発酵期間中は時折攪拌してもろみに空気を送り込むのですが、昔はその作業に大きな木の棒が使われていました。それが船を漕いでいるような様子だったことから、この作業工程を「櫂(かい)」とも呼びます。
数か月経ち、醤油の色・味・香りが十分整ったら、いよいよ圧搾作業です。熟成されたもろみを布に包み、圧搾機にかけてゆっくりと絞ると、搾りたての生しょうゆが出てきます。この絞り出された液を、「生揚げしょうゆ(生醤油)」と呼び、美しく澄んだ赤色とサラリとした口当たりが特徴です。
ステップ3「火入(ひいれ)」
さて、ここから「火入」と呼ばれる加熱処理が施されます。高温で短時間加熱することで、醤油の色と香りを整え、酵素の働きを失わせると同時に殺菌します。

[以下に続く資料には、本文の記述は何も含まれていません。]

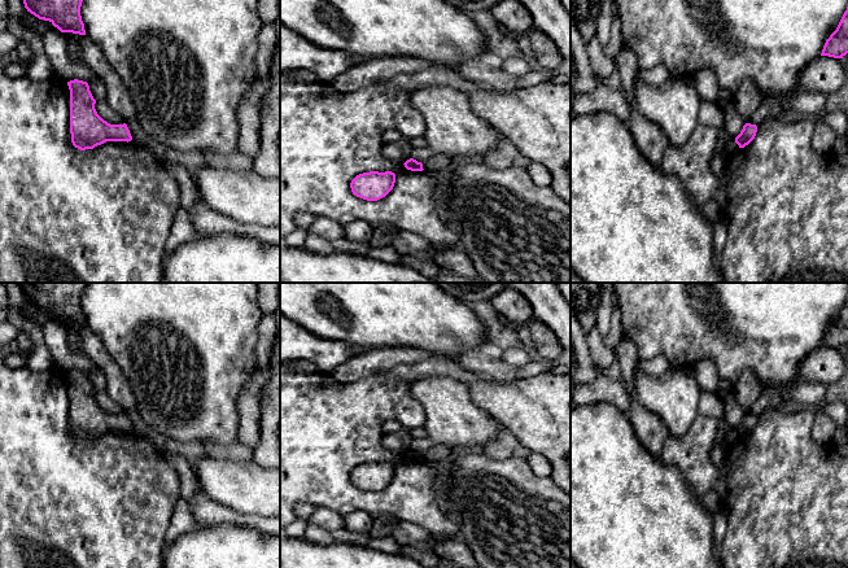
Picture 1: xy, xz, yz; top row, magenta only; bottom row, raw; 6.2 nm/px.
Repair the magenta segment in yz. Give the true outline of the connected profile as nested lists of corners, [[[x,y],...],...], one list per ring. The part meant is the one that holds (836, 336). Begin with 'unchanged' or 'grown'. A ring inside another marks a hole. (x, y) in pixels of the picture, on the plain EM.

その後タンクで清澄させて、たんぱくオリを沈降させるなどして休ませた醤油を、濾過機に通すことで、色鮮やかな醤油が出来上がるのです。
なお、最近は火入をせずに特殊な機械で濾過・殺菌をした「生しょうゆ」もスーパーで売られています。味は火入したものよりもサラリとしています。機会があれば、なめ比べてみてください。
出来上がった醤油は、色・味・香りを調べる官能検査を必ず受け、合格しなければなりません。醤油はJIS規格によって5つの種類に分類されており、旨味成分の指標である窒素分、色の濃さ、淡さなどが数値で決められているのです。また香りの成分は実に300種類程含まれていると言われています。
検査に合格した醤油は瓶やペットボトルに充填され、ラベルを貼って出荷されます。ちなみにペットボトルよりも瓶に詰められた醤油の方が、酸素の透過率が低く、保存期間が長く設定されます。
普段何気なく使っている醤油も、長い年月といくつもの工程を経て、ようやく出来上がるんですね。これを機会に醤油1滴1滴を大切にしていけるといいかと思います。